- **Exercise prompt**: Select the lines of the records containing the word "alimentos" and list them.

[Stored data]

================

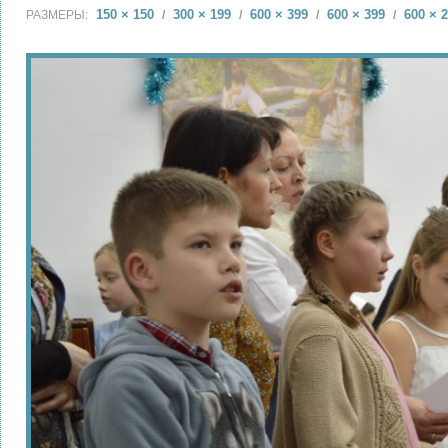
150 × 150
300 × 199
600 × 399
600 × 399
600 × 
РАЗМЕРЫ:
/
/
/
/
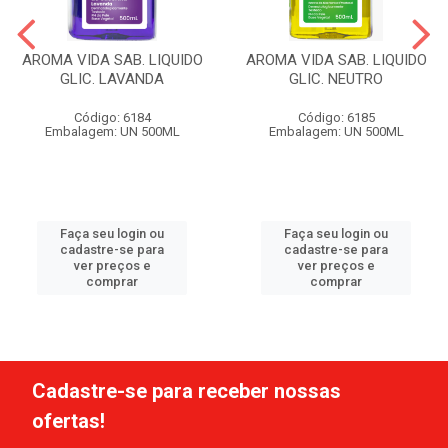
AROMA VIDA SAB. LIQUIDO
AROMA VIDA SAB. LIQUIDO
GLIC. LAVANDA
GLIC. NEUTRO
Código: 6184
Código: 6185
Embalagem: UN 500ML
Embalagem: UN 500ML
Faça seu login ou
Faça seu login ou
cadastre-se para
cadastre-se para
ver preços e
ver preços e
comprar
comprar
Cadastre-se para receber nossas
ofertas!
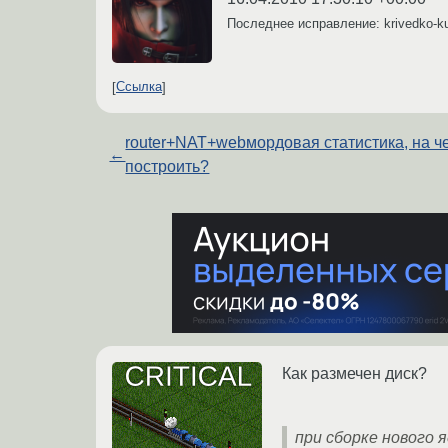
Последнее исправление: krivedko-
Ссылка
router+NAT+webмордовая статистика, на ч
←
построить?
Как размечен диск?
при сборке нового 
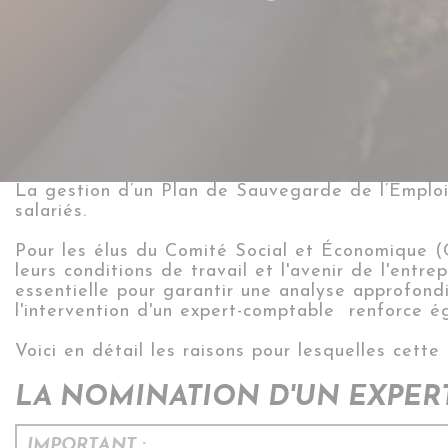
La gestion d’un Plan de Sauvegarde de l’Emploi
salariés.
Pour les élus du Comité Social et Économique (
leurs conditions de travail et l'avenir de l'en
essentielle pour garantir une analyse approfond
l'intervention d'un expert-comptable renforce 
Voici
en détail les raisons pour lesquelles cette 
LA NOMINATION D'UN EXPERT
IMPORTANT :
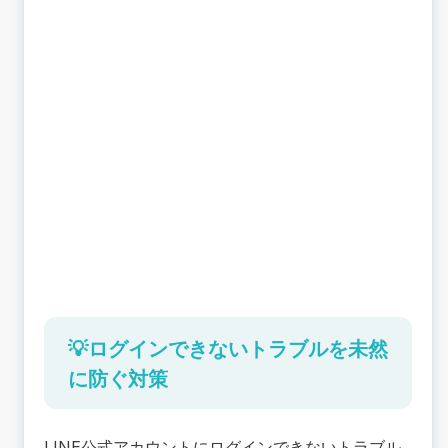
💡ログインできないトラブルを未然
に防ぐ対策
LINE公式アカウントにログインできないトラブル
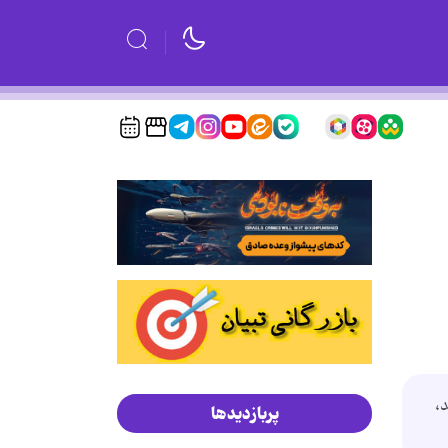
د،
پربازدیدها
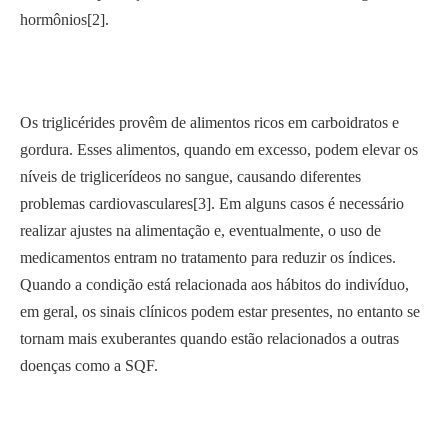
hormônios[2].
Os triglicérides provêm de alimentos ricos em carboidratos e
gordura. Esses alimentos, quando em excesso, podem elevar os
níveis de triglicerídeos no sangue, causando diferentes
problemas cardiovasculares[3]. Em alguns casos é necessário
realizar ajustes na alimentação e, eventualmente, o uso de
medicamentos entram no tratamento para reduzir os índices.
Quando a condição está relacionada aos hábitos do indivíduo,
em geral, os sinais clínicos podem estar presentes, no entanto se
tornam mais exuberantes quando estão relacionados a outras
doenças como a SQF.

================

- **Response area**:
Os triglicérides provêm de alimentos ricos em carboidratos e
gordura. Esses alimentos, quando em excesso, podem elevar os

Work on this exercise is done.